• Exercise goal: Please reproduce every line of the entries below character for character.

• Input data:

Segment Open

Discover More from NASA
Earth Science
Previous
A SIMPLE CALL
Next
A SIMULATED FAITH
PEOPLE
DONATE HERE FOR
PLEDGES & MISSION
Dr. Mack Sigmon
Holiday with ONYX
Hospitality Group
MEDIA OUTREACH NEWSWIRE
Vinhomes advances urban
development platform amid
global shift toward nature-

Segment Closed

• Expected answer:
Discover More from NASA
Earth Science
Previous
A SIMPLE CALL
Next
A SIMULATED FAITH
PEOPLE
DONATE HERE FOR
PLEDGES & MISSION
Dr. Mack Sigmon
Holiday with ONYX
Hospitality Group
MEDIA OUTREACH NEWSWIRE
Vinhomes advances urban
development platform amid
global shift toward nature-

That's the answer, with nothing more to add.